Patch activation window too late. If activation doesn’t wrap tracing, the jaxpr will never contain the plugin’s primitive names. The core still doesn’t special-case anything; you just see “no plugin for primitive ‘foo’”. Fix = activate around make_jaxpr.
Plugin forgets to bind the output. Then the core’s generic guardrail catches it and fails the build at the exact primitive, without central knowledge of op names.
Multiple symbols for the same high-level op. Plugins add multiple patch specs. The core applies them all — still no names or allow-lists in the core.
An unfinished plugin gets imported. If it also patches a runtime path it can trip tracing/lowering. Fix in the plugin: either complete it or don’t patch until ready. The core does not and should not maintain an allow/deny list.

Architectural Guarantees¶

Inversion of control. The only dynamic choice the core makes is: “Given eqn.primitive.name (a string), ask the registry for a handler.” There is zero knowledge of concrete ops or frameworks.
Uniform contracts. Every plugin implements the same three hooks. The core only provides generic services (var→value map, name generator, constant creation, and a place to put nodes).
No central policy on which plugins are ‘on’. Activation applies whatever plugins declare.
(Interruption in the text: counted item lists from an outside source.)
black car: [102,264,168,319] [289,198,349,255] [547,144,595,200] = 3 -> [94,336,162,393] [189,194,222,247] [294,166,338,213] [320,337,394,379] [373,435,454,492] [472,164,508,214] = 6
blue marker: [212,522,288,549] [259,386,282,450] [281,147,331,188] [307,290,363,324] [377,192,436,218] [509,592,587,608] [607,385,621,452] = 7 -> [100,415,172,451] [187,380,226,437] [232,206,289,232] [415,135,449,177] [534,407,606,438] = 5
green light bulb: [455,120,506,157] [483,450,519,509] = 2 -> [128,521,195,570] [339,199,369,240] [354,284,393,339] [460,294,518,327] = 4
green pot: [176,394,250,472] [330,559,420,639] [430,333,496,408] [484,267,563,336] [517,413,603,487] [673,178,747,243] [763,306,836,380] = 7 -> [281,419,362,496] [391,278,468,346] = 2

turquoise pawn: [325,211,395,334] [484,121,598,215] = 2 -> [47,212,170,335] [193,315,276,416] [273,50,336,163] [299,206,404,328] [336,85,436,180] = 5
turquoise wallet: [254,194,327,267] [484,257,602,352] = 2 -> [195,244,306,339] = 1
If a plugin shouldn’t change tracing yet, it shouldn’t publish a monkey-patch — that decision is local to the plugin, not the core.

TL;DR blueprint (for maintainers)¶

Core = small, generic: discover, activate, trace, loop eqns, call plugin.lower, assert outputs bound, run IR optimizer, finalize ONNX. No plugin names. Ever.
Plugins = specific: declare patches (all aliases), implement abstract_eval, implement lower (bind outvars), own all op semantics.
Context = minimal API for plugins: get_value_for_var, bind_value_for_var, fresh_name, plus a couple IR conveniences; no framework knowledge.
Optimizer = tiny, safe, and IR-only: fold layout ping-pongs across pure elementwise ops; match by name or object; never mutate Node.inputs directly — use replace_input_with.